Now that Generation Z are entering the workforce in greater numbers (21 years old), we will have 4 generations in the workplaces, in some organisations maybe even 5 if you still have a few traditionalists. A baby boomer or a traditionalist may have experienced change in their life time and career, but this will be nothing compared to what our younger Gen A or iGen will experience.
Time have changed for sure! Organisations that offered stable careers when a baby boomer was working now rarely do. A job in the petrochemical, steel or telecommunications industries made sense in 1968. For Gen Z, Fortune’s top 25 in 2018 reflects only five firms from 1968 and there is a profound change in the mix of leading industries. Today retail, health and financial firms have displaced petrochemical, steel and telecommunications companies that garnered top spots decades earlier.
One of the challenges moving forward is the need for people to keep learning and embracing change, technology innovations and new ways of working. Buckminster Fuller coined the idea of knowledge doubling which suggests that knowledge, in a given field or human endeavour, doubles at a predictable, but accelerating rate. Fuller argued that in 1900 human knowledge doubled about every 100 years and by 1950 knowledge doubled every 25 years. A 2006 IBM study forecasted that human knowledge might be doubling every 11 hours! Today it is widely accepted that knowledge doubles, but at different rates in different fields. Medical education provides a startling example. One researcher projects that by 2020 medical knowledge might double every 73 days. This means change and continuous innovation and learning will be the only constant.
Even for tech savvy Gen Z, the accelerating pace of technological advancement will soon transform their smart phones and smart speakers into technologies reminiscent of brick phones and high fidelity stereos.

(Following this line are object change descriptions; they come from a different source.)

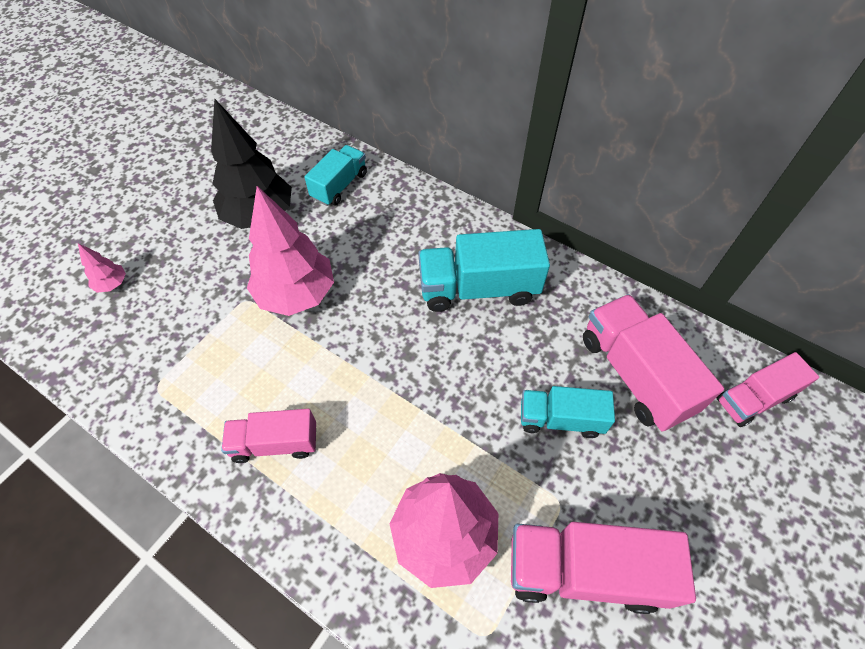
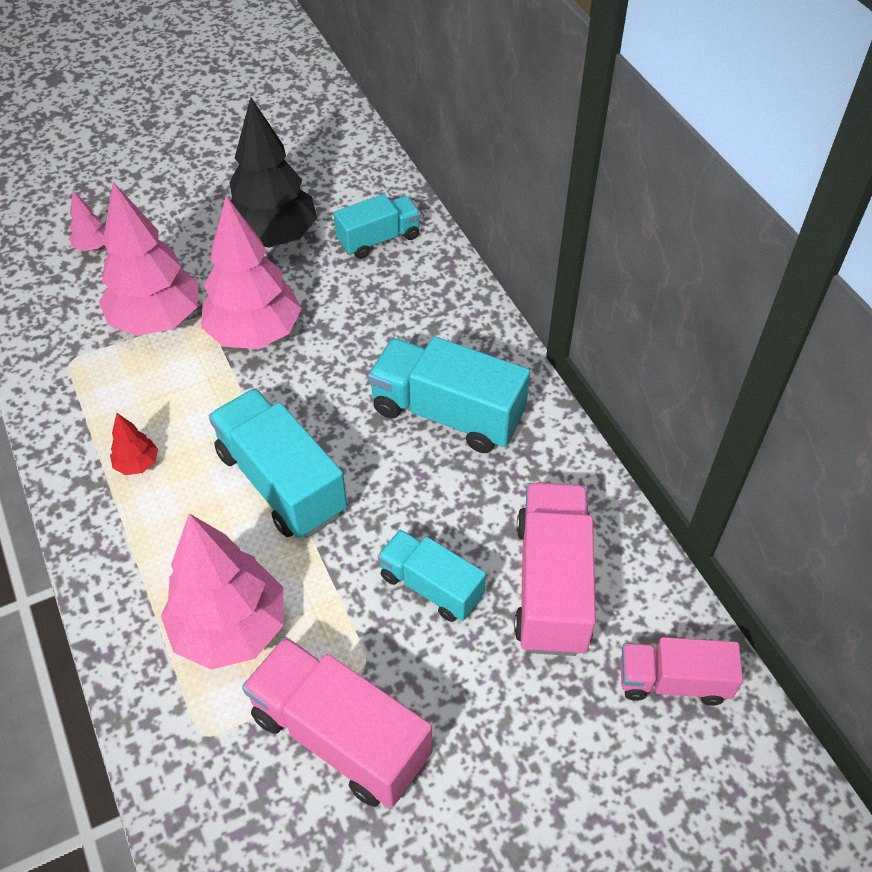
camera: 30 degrees right, 5 degrees down
pink truck [221,409,316,463] -> red tree [110,413,158,475]
none -> pink tree [99,182,199,336]
none -> turquoise truck [209,388,347,538]

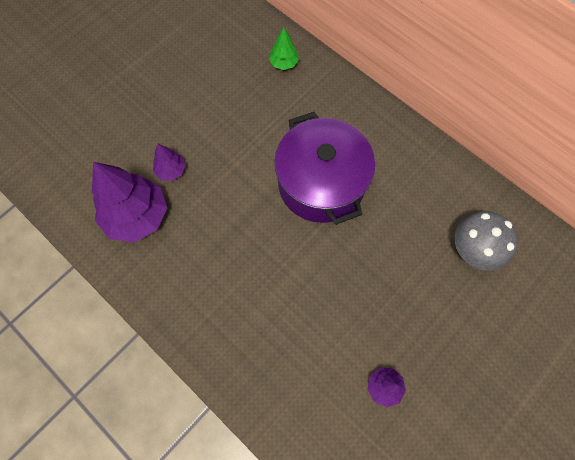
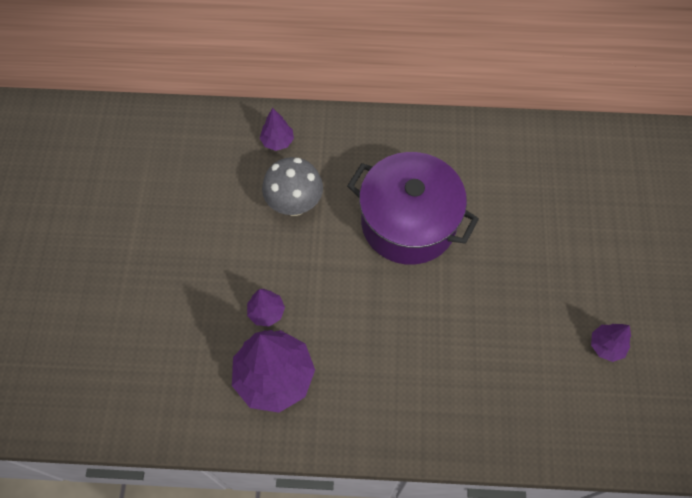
camera: 40 degrees left, 5 degrees down
green tree [269,27,299,70] -> purple tree [260,108,294,151]
grey mushroom [454,211,518,271] -> grey mushroom moved to [262,157,323,216]

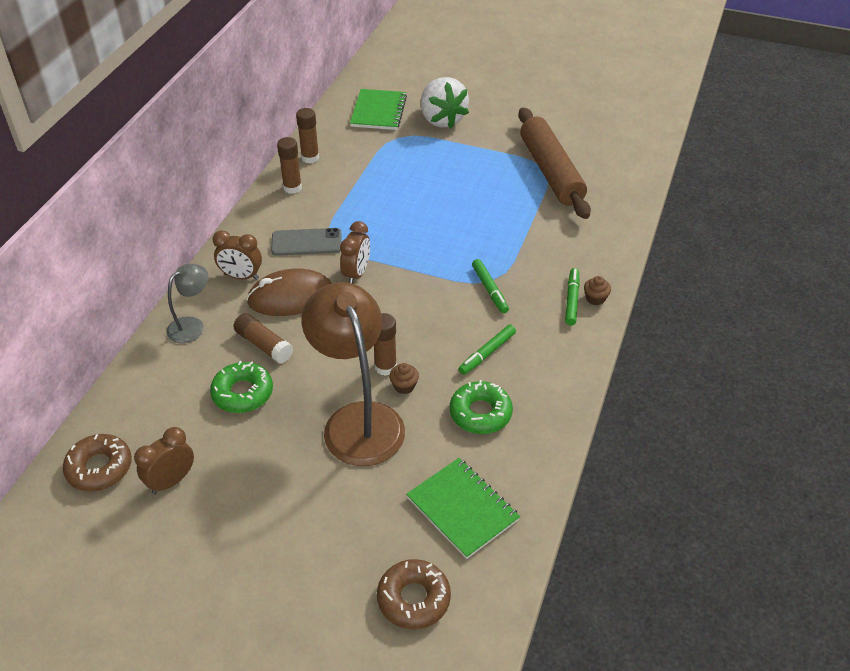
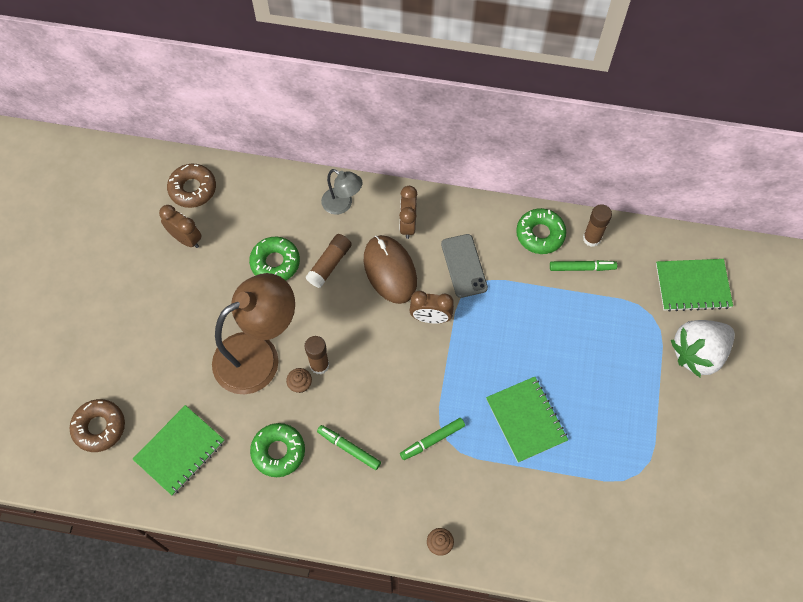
camera: 80 degrees right, 20 degrees up
brown glue stick [277,137,302,194] -> green donut [516,208,566,254]
brown rolling pin [518,108,591,219] -> none
green marker [565,268,580,326] -> green marker moved to [550,260,617,271]
none -> green notebook [486,377,568,463]

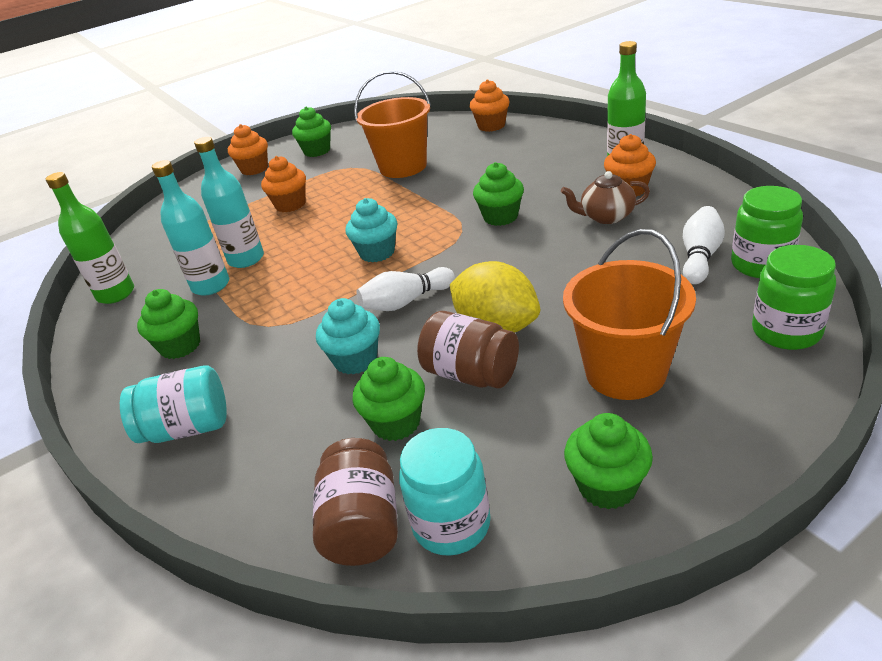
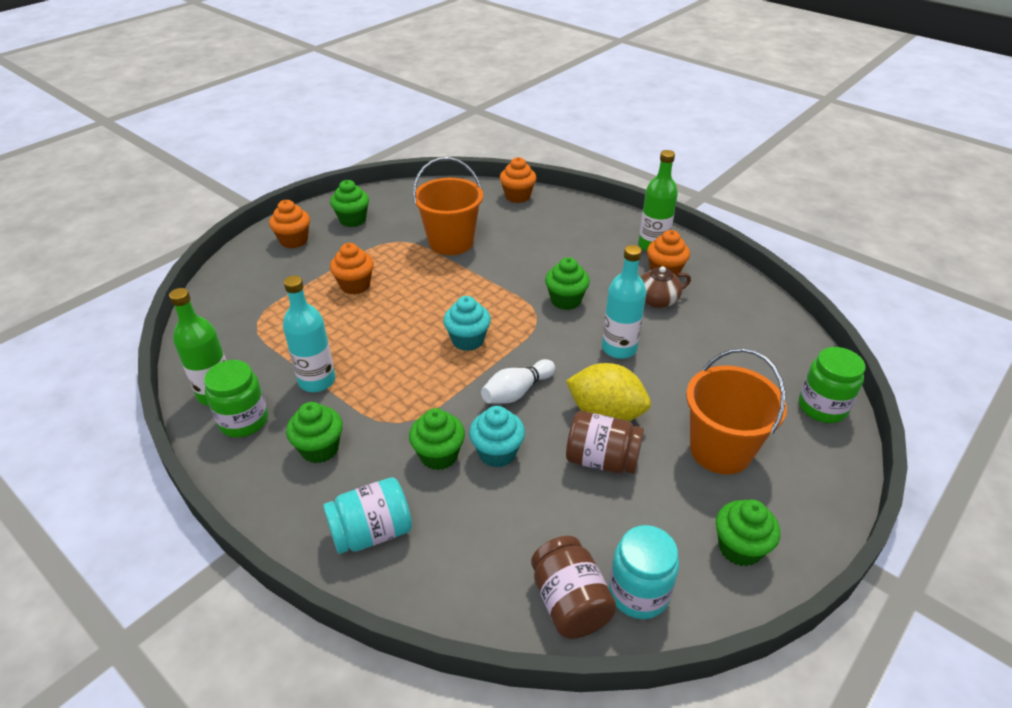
camera: 20 degrees left, 5 degrees up
turquoise bottle [194,137,264,268] -> turquoise bottle moved to [602,245,646,359]
green cupcake [353,357,425,441] -> green cupcake moved to [409,408,465,470]
white bowling pin [683,206,725,284] -> none
green jar [731,186,803,278] -> green jar moved to [204,360,268,438]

Augmented reality, AI and robots will continue to transform our work places. We all know younger generations seek more feedback than their older peers, so maybe once robots are employed in greater numbers, a robot may give this feedback or maybe the Gen Y is giving feedback to a robot!
The world is changing for sure! Where older generations once held the authority and power, younger generations may be the ones holding the golden ticket to a place yet unknown.